• Prompt
In the entries below, how many lines contain the string "ctrl"? Respond with the number only.

• Stored items
:::::
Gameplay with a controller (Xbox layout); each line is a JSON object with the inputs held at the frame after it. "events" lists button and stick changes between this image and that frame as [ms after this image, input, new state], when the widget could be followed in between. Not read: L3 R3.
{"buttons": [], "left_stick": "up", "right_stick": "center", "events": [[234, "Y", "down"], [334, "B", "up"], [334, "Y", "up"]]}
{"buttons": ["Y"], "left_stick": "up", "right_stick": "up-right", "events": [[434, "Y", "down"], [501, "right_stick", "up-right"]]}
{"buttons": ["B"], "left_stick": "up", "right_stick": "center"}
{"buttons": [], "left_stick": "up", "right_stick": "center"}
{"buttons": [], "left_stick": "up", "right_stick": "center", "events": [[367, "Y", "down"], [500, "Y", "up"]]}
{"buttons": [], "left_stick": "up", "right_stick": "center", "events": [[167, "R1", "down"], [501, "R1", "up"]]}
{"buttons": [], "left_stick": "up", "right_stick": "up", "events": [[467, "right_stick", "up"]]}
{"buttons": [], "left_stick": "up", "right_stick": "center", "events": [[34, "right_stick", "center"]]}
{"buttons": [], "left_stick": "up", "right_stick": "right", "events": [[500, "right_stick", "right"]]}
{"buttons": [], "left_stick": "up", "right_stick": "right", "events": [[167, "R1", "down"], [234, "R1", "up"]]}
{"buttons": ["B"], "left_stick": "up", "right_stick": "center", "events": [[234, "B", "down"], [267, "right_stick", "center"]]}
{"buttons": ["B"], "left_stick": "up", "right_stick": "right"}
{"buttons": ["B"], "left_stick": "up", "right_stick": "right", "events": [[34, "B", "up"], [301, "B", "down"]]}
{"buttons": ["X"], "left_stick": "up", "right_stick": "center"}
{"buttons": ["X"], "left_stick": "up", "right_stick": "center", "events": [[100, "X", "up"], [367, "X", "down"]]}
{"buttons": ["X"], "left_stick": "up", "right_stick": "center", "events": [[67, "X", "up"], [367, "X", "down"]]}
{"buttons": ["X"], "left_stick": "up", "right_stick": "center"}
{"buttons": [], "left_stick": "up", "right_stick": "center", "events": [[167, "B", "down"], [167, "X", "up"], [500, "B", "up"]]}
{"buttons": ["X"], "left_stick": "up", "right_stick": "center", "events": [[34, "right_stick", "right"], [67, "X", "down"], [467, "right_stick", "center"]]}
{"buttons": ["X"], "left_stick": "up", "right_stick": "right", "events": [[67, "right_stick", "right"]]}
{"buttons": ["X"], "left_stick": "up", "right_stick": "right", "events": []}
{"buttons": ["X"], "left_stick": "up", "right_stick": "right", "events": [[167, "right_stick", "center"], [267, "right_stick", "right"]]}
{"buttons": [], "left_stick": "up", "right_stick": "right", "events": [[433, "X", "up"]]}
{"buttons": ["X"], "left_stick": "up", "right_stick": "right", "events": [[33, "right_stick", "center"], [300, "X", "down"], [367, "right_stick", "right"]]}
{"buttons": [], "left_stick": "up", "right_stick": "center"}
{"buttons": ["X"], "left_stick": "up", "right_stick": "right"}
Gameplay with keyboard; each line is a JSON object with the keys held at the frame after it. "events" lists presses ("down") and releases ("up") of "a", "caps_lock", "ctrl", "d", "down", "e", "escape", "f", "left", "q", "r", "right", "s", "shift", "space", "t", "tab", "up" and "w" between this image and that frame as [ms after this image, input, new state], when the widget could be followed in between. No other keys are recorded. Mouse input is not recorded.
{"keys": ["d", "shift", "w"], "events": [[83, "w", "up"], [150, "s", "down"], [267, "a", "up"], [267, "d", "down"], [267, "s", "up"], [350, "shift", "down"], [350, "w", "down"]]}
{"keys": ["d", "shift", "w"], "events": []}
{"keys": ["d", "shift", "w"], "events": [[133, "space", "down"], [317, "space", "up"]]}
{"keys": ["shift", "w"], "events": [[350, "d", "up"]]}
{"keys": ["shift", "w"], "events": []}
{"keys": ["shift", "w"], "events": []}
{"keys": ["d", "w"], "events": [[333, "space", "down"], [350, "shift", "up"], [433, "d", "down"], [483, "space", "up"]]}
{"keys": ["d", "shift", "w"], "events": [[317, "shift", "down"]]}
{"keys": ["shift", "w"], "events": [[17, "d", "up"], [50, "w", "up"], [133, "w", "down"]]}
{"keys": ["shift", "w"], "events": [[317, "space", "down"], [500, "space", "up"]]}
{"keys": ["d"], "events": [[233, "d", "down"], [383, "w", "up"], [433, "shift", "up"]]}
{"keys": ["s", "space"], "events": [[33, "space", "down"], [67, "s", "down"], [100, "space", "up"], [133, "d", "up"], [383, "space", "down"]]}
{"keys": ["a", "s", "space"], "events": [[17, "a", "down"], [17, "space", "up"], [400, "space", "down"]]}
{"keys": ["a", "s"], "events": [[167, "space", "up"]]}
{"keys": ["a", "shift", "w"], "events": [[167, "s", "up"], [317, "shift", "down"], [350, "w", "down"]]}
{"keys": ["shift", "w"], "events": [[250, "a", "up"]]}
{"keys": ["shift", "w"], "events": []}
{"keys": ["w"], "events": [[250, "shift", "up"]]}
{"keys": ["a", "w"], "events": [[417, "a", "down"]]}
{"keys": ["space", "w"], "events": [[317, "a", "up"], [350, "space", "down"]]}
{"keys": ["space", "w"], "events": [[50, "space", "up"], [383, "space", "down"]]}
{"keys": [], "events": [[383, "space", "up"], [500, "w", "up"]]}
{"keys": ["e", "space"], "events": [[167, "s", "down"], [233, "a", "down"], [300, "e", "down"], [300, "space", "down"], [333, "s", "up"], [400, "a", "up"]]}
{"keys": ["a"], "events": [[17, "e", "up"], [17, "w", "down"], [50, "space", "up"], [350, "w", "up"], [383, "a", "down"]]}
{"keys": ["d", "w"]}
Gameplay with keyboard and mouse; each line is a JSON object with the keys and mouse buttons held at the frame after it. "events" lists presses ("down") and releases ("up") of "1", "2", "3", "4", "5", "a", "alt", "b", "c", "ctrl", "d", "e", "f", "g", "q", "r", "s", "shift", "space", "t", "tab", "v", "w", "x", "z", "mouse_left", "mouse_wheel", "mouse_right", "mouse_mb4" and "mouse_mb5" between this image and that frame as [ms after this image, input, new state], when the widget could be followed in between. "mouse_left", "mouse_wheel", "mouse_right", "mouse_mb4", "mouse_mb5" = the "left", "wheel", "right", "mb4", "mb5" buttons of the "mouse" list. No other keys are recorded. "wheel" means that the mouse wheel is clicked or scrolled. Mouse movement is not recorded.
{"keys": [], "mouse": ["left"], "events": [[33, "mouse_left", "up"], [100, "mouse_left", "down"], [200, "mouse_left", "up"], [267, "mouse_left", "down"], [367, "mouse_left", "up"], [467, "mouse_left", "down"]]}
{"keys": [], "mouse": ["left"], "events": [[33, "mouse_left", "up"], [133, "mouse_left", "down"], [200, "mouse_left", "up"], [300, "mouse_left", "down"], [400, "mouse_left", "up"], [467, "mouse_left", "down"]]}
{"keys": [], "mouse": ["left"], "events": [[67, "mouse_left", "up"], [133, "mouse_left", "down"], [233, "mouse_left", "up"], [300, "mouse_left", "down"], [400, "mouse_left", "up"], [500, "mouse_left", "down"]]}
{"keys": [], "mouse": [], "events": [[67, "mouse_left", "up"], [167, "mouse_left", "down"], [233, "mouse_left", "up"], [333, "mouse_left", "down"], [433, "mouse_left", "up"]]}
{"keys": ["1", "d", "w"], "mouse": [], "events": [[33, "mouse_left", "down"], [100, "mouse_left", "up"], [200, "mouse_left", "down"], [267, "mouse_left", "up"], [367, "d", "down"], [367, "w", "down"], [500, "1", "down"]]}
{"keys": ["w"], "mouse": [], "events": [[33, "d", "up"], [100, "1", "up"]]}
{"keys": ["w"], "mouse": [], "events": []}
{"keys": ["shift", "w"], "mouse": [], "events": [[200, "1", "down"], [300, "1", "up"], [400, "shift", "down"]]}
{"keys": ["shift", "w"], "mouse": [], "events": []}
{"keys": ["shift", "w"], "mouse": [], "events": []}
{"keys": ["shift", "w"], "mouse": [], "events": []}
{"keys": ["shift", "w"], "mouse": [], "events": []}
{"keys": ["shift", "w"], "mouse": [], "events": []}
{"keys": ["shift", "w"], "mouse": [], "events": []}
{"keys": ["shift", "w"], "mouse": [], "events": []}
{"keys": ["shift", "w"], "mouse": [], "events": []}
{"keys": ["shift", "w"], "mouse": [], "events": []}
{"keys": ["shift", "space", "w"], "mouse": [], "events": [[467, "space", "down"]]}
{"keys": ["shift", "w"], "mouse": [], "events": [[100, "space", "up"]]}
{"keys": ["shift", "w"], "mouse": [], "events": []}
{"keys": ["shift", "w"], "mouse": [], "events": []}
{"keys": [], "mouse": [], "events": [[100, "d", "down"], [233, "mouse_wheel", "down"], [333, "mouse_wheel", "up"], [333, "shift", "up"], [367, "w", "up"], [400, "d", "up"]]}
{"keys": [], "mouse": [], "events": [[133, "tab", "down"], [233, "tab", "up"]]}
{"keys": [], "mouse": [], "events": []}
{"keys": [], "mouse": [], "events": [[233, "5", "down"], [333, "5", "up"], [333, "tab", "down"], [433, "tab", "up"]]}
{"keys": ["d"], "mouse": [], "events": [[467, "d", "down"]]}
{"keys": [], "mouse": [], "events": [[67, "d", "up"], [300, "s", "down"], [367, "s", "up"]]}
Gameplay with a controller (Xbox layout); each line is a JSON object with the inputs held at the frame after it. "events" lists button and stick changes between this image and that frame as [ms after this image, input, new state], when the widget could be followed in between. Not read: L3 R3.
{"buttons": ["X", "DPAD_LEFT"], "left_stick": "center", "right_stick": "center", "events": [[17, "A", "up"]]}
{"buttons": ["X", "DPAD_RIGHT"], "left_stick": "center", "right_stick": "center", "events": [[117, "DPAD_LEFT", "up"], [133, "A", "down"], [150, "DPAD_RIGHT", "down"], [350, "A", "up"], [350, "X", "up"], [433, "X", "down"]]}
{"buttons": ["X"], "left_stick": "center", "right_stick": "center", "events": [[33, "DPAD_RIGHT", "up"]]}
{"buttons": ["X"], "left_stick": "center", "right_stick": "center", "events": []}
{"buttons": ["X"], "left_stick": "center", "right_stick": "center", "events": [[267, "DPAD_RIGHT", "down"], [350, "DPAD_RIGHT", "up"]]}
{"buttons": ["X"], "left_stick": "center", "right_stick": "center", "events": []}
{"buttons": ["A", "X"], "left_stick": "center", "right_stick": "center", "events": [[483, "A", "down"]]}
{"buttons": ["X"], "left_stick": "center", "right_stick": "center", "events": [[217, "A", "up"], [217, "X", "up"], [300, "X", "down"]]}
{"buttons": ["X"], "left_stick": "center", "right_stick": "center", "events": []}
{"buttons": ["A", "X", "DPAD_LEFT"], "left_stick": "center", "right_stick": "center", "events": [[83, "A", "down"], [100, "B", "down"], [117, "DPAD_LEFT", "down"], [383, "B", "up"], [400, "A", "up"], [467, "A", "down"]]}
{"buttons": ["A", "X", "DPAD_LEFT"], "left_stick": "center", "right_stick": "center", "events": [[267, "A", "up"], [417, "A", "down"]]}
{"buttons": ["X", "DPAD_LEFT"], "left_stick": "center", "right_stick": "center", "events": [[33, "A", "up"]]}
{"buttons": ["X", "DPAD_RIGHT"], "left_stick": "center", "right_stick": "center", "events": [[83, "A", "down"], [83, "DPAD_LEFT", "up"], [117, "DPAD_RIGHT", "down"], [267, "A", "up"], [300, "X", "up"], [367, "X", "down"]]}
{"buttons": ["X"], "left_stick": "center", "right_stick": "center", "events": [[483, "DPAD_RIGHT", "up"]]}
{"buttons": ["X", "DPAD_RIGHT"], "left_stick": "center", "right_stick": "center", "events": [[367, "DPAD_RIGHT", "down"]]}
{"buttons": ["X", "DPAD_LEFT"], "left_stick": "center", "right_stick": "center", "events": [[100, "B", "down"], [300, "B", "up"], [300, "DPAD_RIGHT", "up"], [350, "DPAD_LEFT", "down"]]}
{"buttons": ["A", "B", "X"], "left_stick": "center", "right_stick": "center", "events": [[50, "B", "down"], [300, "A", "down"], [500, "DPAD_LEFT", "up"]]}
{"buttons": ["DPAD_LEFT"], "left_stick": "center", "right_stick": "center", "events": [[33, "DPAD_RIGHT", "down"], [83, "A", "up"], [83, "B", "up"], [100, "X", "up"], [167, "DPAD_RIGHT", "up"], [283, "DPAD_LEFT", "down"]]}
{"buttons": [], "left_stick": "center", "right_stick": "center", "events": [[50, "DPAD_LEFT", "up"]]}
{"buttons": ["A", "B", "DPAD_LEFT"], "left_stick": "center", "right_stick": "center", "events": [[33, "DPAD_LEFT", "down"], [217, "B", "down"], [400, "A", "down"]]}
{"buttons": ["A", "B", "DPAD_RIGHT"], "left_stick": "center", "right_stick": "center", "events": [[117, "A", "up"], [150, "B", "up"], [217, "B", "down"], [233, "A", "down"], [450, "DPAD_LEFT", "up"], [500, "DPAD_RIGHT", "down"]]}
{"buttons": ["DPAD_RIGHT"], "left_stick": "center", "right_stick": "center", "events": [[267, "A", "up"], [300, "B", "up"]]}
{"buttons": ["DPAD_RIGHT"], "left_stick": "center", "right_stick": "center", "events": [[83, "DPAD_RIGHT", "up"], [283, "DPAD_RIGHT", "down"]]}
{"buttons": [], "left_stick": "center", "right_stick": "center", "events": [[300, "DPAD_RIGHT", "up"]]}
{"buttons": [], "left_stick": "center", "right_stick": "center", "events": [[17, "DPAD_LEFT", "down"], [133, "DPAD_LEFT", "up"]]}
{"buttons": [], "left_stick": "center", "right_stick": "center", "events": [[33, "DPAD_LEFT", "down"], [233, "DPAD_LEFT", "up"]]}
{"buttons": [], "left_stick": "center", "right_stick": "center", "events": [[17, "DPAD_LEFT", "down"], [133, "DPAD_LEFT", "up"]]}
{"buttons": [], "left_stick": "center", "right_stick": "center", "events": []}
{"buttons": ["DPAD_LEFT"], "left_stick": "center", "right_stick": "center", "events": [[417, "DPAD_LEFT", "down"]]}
:::::
• Answer area
2